Work order:
Output every entry below word for word, minus the images.

--- Provided material Enclosed Below ---

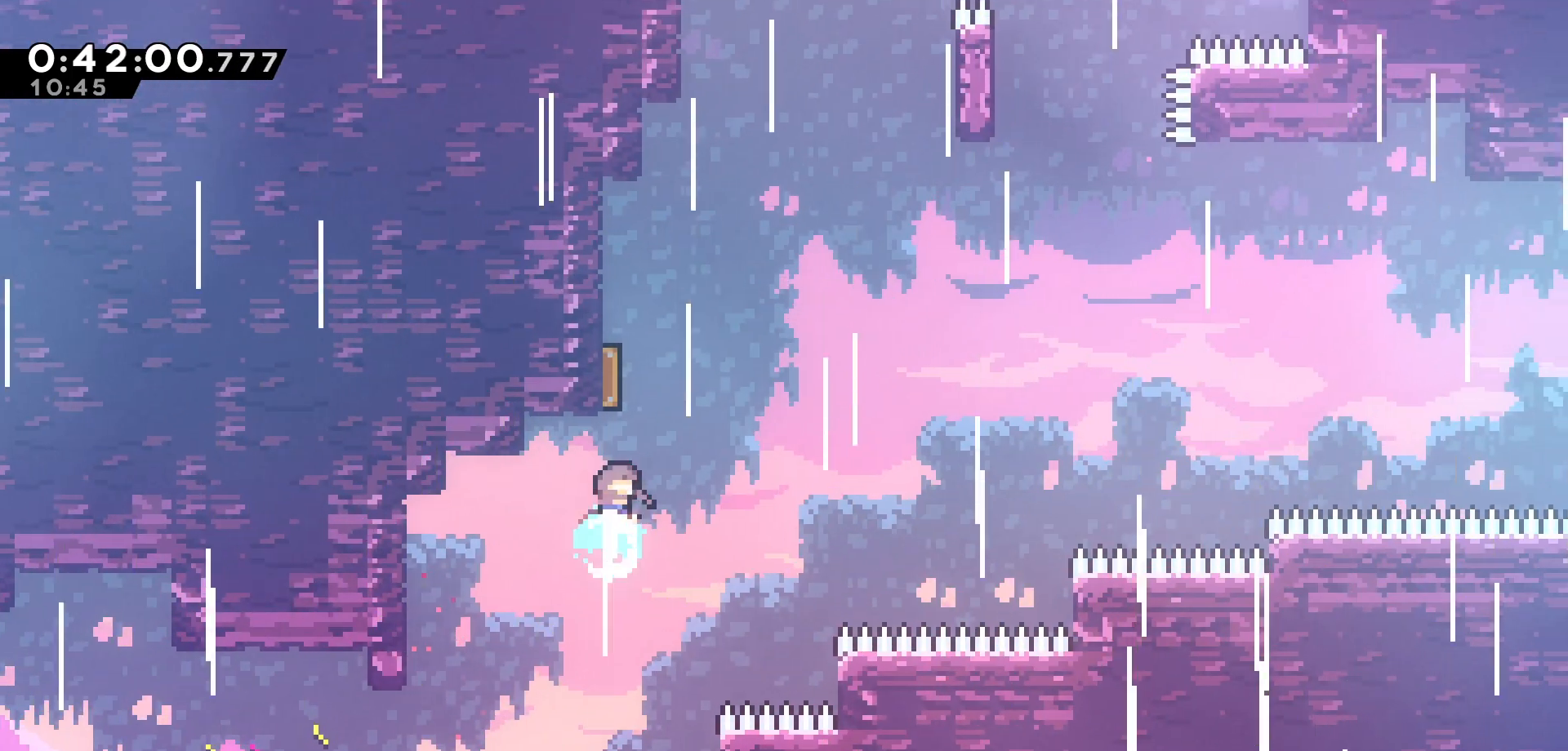
{"keys": ["right", "up"], "events": [[50, "dash", "up"], [83, "right", "down"]]}
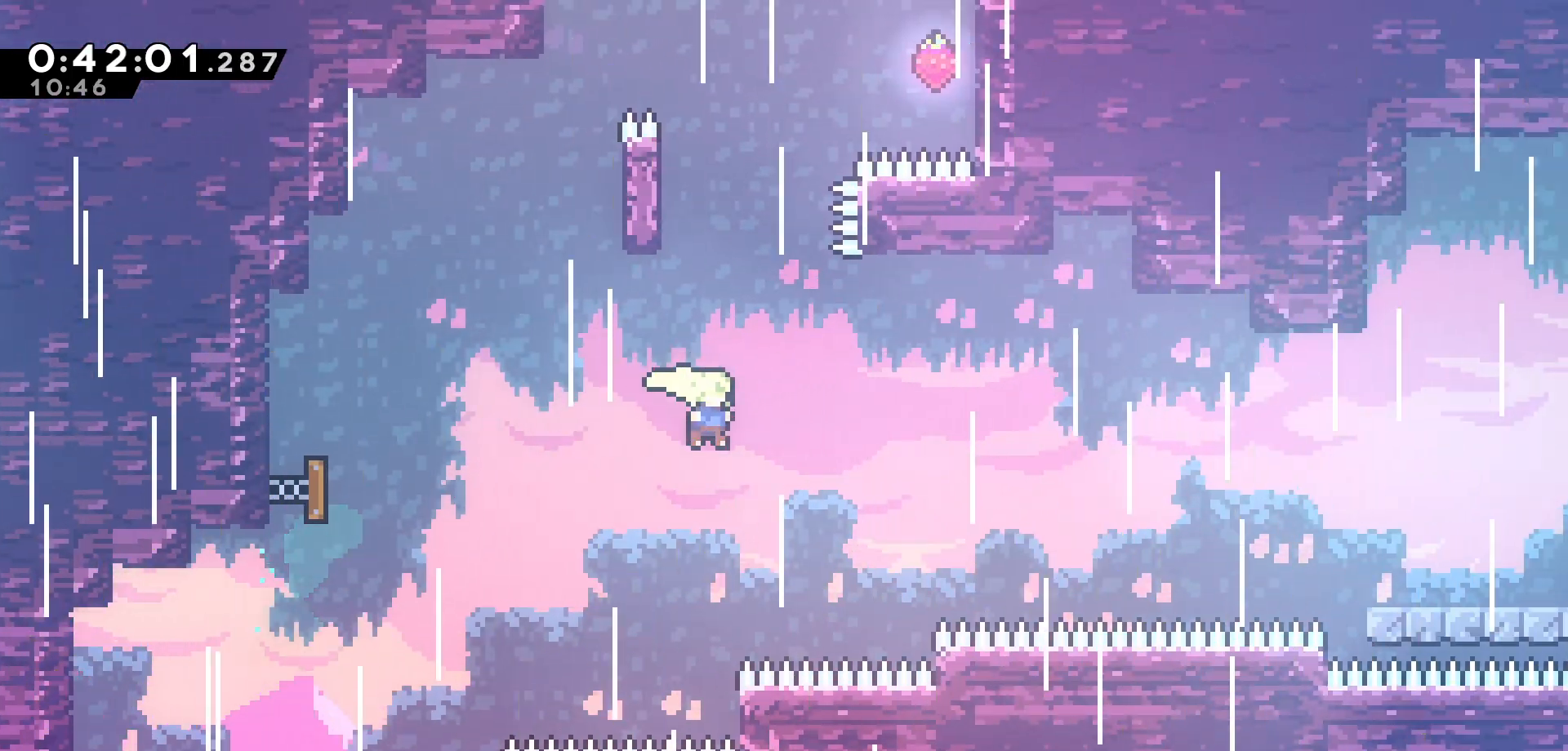
{"keys": ["right"], "events": [[200, "dash", "down"], [416, "dash", "up"], [450, "up", "up"]]}
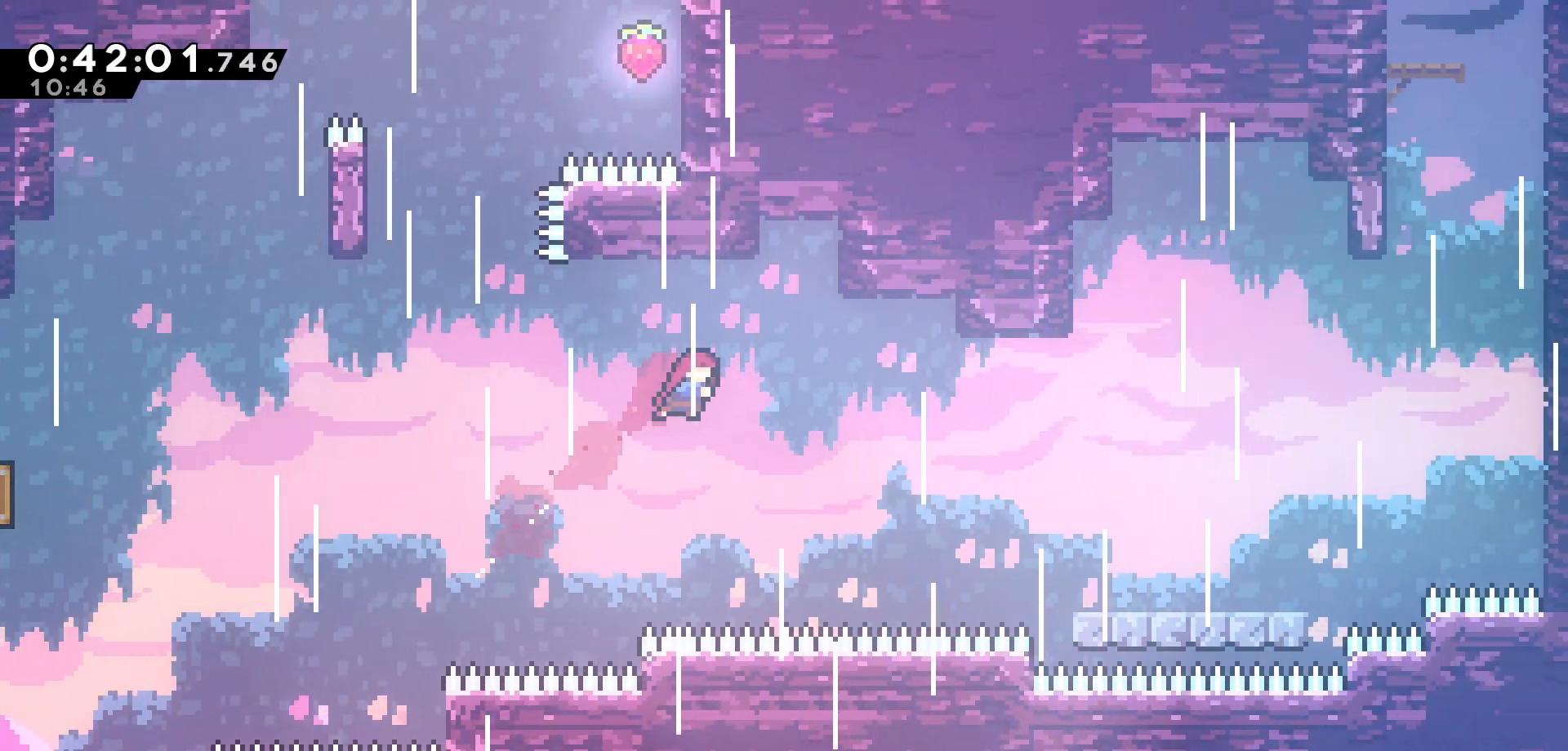
{"keys": ["right"], "events": [[166, "dash", "down"], [350, "dash", "up"]]}
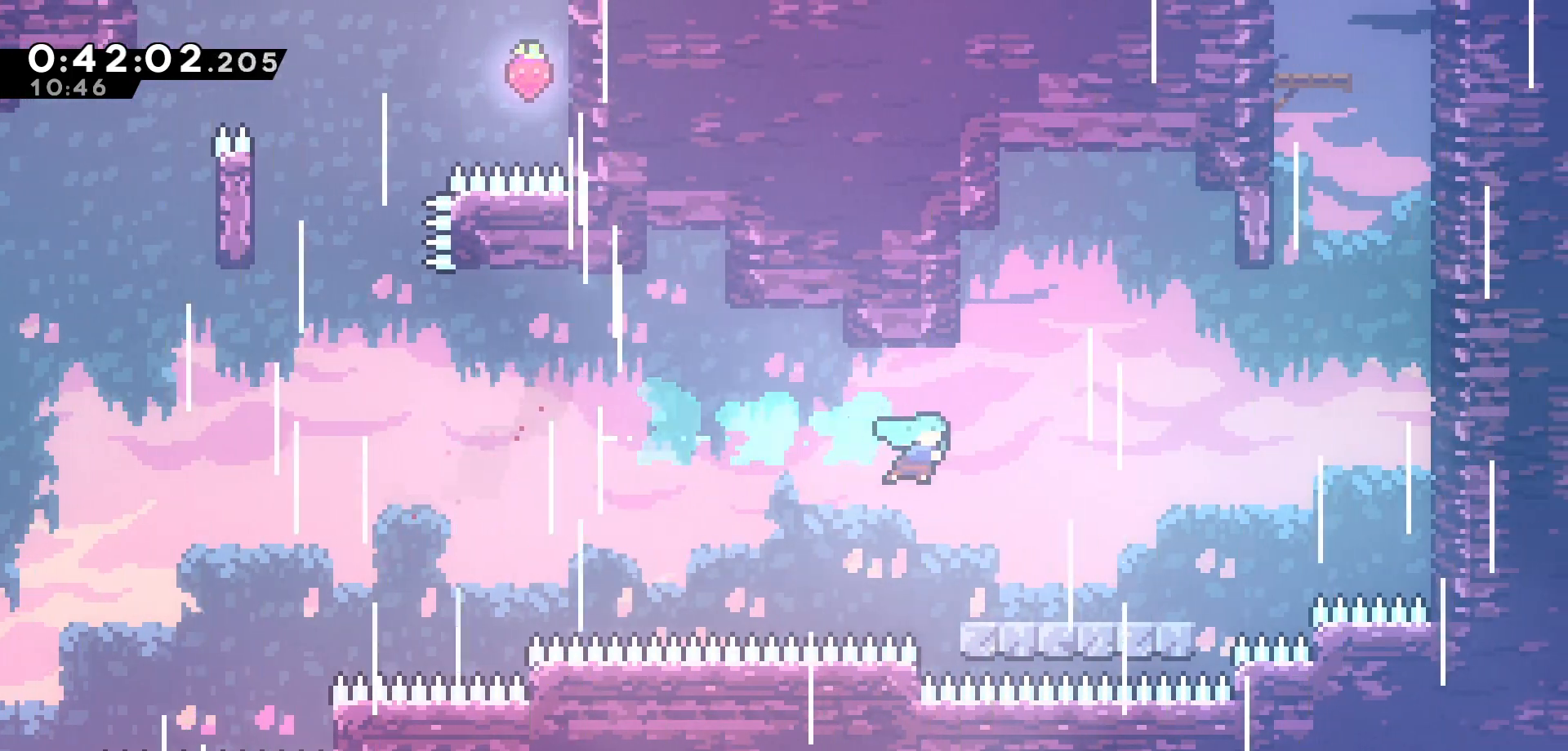
{"keys": ["jump", "right", "up"], "events": [[33, "up", "down"], [333, "jump", "down"]]}
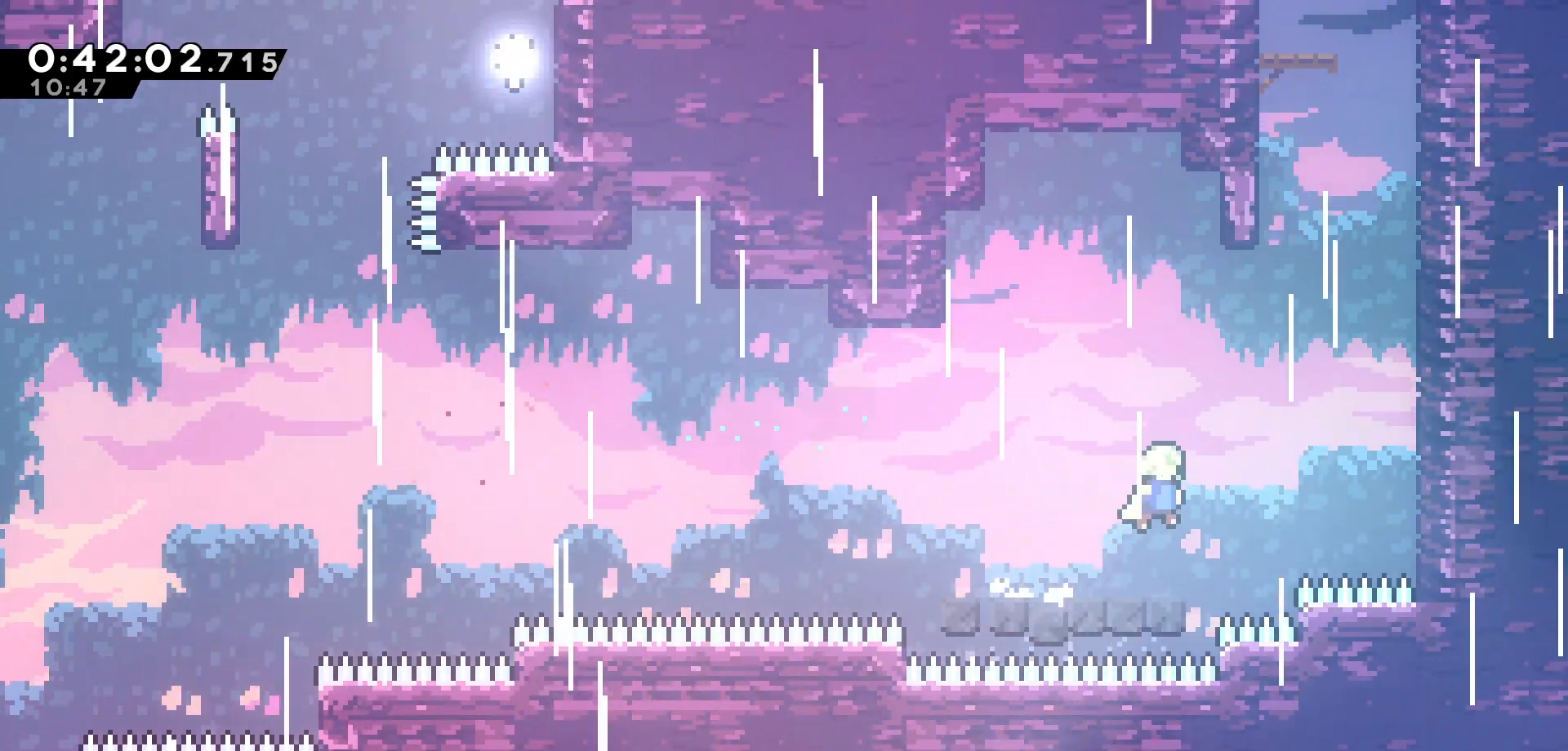
{"keys": ["grab", "right", "up"], "events": [[66, "jump", "up"], [133, "dash", "down"], [233, "grab", "down"], [350, "dash", "up"]]}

--- End of Enclosed Provided material ---

Written response:
{"keys": ["right", "up"], "events": [[50, "dash", "up"], [83, "right", "down"]]}
{"keys": ["right"], "events": [[200, "dash", "down"], [416, "dash", "up"], [450, "up", "up"]]}
{"keys": ["right"], "events": [[166, "dash", "down"], [350, "dash", "up"]]}
{"keys": ["jump", "right", "up"], "events": [[33, "up", "down"], [333, "jump", "down"]]}
{"keys": ["grab", "right", "up"], "events": [[66, "jump", "up"], [133, "dash", "down"], [233, "grab", "down"], [350, "dash", "up"]]}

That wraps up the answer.